Raker usai bukan akhir perjalanan,
Tapi awal langkah penuh pengabdian.

Pantun tersebut seolah menjadi refleksi bersama—bahwa apa yang telah dirumuskan dalam raker bukanlah akhir, melainkan awal dari pengabdian nyata dalam memakmurkan masjid.

Ketua Takmir Masjid At-Taqwa, Muchamad Arifin, menyampaikan bahwa pantun dipilih sebagai salah satu pendekatan komunikasi karena memiliki kekuatan untuk menyentuh hati.

“Pantun bisa menjadi sarana hiburan, tetapi juga cara untuk mengingatkan. Dengan pantun, pesan bisa disampaikan tanpa membuat orang tersinggung,” ungkapnya di sela-sela kegiatan.

Lebih dari itu, pantun dalam raker ini menjelma menjadi ruang ekspresi yang menghidupkan nilai-nilai kebersamaan. Ia tidak hanya mengundang tawa, tetapi juga menghadirkan kesadaran—bahwa setiap kata yang disampaikan dengan hati, akan lebih mudah diterima oleh hati.

Di tengah sejuknya udara Prigen, raker ini tidak hanya melahirkan program kerja, tetapi juga meninggalkan kesan mendalam tentang pentingnya menyampaikan kebaikan dengan cara yang indah.
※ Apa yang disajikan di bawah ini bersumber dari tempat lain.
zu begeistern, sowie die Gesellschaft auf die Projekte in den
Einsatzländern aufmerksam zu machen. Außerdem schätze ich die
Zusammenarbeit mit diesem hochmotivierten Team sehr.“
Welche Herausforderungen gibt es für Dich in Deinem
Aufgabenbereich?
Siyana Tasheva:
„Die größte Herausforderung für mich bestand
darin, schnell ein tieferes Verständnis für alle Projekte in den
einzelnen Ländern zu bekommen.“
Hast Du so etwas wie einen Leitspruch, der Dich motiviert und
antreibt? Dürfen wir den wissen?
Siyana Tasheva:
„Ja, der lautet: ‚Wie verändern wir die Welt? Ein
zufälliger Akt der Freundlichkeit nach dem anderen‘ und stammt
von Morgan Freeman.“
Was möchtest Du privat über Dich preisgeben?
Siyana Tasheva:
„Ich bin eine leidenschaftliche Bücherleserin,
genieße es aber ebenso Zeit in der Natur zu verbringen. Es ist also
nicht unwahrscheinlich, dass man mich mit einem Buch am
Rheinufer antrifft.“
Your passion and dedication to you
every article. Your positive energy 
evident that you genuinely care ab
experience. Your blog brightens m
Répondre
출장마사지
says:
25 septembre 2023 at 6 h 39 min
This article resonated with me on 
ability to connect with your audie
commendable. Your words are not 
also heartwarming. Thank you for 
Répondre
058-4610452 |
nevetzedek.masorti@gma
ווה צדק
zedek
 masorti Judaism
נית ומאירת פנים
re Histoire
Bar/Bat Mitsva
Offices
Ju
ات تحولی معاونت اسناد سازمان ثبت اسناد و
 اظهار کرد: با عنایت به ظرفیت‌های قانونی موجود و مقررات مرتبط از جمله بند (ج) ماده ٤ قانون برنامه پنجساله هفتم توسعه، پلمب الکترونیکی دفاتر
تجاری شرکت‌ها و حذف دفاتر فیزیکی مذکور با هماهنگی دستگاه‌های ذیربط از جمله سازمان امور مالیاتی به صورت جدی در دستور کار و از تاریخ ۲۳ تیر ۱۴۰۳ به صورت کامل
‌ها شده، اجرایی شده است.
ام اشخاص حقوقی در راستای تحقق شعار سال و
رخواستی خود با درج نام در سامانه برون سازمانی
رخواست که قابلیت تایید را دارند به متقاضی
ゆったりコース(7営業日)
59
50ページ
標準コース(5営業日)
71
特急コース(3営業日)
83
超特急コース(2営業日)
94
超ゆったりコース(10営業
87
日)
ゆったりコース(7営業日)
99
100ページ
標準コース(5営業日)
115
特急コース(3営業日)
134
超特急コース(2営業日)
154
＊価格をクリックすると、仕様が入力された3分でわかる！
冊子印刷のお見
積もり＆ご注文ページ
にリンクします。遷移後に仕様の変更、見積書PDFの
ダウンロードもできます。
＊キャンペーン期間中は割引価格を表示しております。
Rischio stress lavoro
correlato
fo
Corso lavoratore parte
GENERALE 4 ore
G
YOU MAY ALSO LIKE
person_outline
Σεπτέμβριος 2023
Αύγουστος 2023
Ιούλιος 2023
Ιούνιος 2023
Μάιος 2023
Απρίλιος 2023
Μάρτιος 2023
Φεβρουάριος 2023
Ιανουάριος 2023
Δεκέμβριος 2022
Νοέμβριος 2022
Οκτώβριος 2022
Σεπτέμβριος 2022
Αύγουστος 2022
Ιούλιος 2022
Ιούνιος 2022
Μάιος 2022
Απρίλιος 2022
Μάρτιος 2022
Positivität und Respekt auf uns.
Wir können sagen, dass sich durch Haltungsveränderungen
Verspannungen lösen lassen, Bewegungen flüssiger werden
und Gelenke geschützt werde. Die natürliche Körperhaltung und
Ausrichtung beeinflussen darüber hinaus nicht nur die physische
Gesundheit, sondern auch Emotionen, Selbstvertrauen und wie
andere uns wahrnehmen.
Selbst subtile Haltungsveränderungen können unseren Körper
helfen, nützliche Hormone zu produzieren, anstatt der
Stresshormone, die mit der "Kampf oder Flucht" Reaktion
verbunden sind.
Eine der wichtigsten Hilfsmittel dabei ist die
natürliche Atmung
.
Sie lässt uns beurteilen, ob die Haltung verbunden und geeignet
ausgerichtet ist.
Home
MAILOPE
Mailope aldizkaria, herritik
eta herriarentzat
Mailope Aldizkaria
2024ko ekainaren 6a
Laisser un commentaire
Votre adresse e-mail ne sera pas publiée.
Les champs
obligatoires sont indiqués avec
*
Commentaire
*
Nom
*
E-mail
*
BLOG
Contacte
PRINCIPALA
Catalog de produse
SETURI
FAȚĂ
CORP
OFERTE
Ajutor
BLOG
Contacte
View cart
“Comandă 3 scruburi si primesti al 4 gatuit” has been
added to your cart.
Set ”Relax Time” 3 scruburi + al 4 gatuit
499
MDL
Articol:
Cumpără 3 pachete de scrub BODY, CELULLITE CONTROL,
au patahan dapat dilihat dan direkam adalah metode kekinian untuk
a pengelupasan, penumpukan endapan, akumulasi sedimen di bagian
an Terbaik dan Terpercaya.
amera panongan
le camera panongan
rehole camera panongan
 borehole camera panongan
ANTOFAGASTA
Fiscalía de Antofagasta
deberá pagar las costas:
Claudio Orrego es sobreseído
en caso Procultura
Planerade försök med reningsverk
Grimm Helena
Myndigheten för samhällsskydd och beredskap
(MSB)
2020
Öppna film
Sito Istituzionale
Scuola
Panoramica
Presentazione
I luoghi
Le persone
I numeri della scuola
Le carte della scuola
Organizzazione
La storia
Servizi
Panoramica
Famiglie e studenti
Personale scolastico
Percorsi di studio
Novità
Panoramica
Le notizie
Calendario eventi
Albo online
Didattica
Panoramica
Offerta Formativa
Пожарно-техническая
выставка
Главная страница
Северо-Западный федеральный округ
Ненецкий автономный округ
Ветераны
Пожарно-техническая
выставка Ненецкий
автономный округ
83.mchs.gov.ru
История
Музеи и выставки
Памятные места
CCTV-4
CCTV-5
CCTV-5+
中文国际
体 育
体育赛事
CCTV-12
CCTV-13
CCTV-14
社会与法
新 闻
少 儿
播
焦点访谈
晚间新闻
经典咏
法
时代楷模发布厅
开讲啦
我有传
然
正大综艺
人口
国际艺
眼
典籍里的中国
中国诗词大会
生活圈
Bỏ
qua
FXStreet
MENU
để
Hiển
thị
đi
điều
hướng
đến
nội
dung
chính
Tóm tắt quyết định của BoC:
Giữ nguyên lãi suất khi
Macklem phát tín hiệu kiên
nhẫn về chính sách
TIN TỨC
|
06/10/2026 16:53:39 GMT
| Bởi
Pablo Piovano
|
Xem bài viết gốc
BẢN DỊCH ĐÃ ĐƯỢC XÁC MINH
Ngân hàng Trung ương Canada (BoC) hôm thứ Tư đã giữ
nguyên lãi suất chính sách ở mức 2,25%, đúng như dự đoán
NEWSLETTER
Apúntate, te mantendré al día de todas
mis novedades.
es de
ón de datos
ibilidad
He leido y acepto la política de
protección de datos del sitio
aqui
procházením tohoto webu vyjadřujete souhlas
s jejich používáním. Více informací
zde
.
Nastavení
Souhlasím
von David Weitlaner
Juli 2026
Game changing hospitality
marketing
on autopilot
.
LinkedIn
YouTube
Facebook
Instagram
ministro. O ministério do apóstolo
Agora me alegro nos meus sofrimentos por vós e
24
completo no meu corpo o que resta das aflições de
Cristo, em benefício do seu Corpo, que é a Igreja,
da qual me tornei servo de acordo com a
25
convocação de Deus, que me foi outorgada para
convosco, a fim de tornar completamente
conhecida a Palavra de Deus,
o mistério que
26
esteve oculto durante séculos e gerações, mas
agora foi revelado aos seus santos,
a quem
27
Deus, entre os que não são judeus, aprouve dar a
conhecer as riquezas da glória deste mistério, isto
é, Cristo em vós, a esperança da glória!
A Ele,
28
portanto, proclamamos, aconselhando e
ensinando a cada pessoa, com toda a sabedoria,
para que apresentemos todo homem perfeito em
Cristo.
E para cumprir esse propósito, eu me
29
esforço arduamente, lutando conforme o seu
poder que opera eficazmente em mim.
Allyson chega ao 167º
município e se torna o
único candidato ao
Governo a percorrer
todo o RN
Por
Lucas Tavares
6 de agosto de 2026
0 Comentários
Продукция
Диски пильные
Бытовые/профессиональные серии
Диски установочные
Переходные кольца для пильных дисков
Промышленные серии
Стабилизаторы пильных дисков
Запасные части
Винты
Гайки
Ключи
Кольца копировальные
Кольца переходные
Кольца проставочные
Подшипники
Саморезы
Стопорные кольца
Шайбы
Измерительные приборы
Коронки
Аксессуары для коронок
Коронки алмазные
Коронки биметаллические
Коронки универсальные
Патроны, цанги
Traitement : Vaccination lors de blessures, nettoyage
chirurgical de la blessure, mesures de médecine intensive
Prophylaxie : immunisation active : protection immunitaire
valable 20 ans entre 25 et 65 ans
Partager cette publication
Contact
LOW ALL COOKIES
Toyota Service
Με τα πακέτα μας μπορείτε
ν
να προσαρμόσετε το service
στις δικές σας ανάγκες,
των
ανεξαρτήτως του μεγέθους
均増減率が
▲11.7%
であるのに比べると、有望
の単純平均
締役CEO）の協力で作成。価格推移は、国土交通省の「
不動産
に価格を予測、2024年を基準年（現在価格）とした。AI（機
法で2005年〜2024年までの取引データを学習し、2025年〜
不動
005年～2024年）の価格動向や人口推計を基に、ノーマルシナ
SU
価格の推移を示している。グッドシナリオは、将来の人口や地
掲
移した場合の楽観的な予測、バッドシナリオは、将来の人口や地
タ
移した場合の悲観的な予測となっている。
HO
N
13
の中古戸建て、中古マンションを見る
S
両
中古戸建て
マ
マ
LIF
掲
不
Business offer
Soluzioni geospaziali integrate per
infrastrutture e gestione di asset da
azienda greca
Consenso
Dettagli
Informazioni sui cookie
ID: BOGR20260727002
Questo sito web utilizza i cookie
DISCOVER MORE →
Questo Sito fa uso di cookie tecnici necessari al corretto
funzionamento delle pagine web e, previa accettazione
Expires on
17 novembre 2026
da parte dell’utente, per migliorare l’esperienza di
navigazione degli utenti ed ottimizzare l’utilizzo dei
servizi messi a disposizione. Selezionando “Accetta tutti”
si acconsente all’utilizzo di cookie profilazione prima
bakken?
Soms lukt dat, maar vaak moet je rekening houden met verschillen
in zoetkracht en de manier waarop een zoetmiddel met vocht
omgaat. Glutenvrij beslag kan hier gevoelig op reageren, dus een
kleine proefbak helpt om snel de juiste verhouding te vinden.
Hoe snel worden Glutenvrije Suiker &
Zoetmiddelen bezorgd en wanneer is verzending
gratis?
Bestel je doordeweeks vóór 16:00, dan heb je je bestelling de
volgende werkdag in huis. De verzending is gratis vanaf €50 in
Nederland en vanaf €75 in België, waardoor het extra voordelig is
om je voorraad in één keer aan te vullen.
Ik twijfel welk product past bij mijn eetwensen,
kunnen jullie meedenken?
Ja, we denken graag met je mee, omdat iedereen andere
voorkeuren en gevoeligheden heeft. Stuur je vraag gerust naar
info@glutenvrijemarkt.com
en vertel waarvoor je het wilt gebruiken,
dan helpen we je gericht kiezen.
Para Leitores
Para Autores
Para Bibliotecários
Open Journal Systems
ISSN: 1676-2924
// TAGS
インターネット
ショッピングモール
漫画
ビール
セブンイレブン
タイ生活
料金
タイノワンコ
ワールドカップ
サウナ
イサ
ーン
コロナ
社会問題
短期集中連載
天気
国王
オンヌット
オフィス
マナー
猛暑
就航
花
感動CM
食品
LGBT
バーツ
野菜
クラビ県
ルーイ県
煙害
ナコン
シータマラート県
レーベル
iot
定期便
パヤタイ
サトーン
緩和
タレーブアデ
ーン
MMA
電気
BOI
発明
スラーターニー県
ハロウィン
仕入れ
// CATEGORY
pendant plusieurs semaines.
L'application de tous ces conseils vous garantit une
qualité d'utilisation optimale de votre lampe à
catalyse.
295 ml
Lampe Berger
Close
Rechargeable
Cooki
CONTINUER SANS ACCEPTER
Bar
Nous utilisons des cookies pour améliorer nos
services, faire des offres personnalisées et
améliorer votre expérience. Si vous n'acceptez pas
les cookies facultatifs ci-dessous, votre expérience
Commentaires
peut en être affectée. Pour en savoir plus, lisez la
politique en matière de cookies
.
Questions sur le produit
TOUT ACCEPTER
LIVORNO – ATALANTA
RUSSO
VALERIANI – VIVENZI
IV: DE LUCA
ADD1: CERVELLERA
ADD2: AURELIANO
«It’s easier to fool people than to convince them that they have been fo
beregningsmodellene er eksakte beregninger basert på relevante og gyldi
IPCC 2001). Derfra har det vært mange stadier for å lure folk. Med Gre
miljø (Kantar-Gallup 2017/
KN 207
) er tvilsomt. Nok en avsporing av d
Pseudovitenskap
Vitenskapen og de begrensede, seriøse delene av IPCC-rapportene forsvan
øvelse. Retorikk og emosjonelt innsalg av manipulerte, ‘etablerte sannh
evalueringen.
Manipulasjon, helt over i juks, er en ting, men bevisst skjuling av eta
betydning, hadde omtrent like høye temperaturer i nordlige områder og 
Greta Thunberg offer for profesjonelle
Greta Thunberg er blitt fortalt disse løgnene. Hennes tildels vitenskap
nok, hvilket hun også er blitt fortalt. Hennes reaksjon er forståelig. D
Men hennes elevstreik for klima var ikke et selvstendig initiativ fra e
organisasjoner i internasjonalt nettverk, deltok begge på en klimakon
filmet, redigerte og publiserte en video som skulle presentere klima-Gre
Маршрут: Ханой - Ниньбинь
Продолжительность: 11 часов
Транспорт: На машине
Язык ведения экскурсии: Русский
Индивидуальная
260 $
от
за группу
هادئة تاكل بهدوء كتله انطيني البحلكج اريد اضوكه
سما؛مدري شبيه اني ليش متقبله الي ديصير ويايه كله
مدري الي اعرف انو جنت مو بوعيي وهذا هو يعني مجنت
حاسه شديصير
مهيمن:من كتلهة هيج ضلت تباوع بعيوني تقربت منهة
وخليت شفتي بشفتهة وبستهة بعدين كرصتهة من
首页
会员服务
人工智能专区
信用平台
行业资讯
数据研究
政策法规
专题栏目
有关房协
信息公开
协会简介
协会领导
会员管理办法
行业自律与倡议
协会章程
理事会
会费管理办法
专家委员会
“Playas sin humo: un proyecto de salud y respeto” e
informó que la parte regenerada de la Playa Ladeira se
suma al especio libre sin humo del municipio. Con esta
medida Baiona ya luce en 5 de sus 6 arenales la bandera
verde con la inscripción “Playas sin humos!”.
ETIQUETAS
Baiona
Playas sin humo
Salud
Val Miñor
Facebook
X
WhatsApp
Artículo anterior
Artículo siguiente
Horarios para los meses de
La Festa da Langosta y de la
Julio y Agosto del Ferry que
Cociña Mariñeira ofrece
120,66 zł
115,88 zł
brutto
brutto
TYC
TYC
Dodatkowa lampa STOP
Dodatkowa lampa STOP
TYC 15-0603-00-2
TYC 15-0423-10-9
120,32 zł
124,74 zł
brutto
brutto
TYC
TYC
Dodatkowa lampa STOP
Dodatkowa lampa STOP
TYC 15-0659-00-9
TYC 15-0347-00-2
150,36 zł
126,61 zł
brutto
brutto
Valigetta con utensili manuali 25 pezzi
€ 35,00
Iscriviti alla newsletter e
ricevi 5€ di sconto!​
Pantun menjadi bukti bahwa dakwah dan pengelolaan masjid tidak selalu harus kaku, tetapi bisa hadir dengan sentuhan budaya yang lembut dan menginspirasi.

Dari Prigen, sebuah pelajaran sederhana namun bermakna pun mengalir: bahwa menyentuh hati adalah kunci untuk menggerakkan langkah. Dan pantun, dalam kesederhanaannya, telah menjadi jalan untuk itu.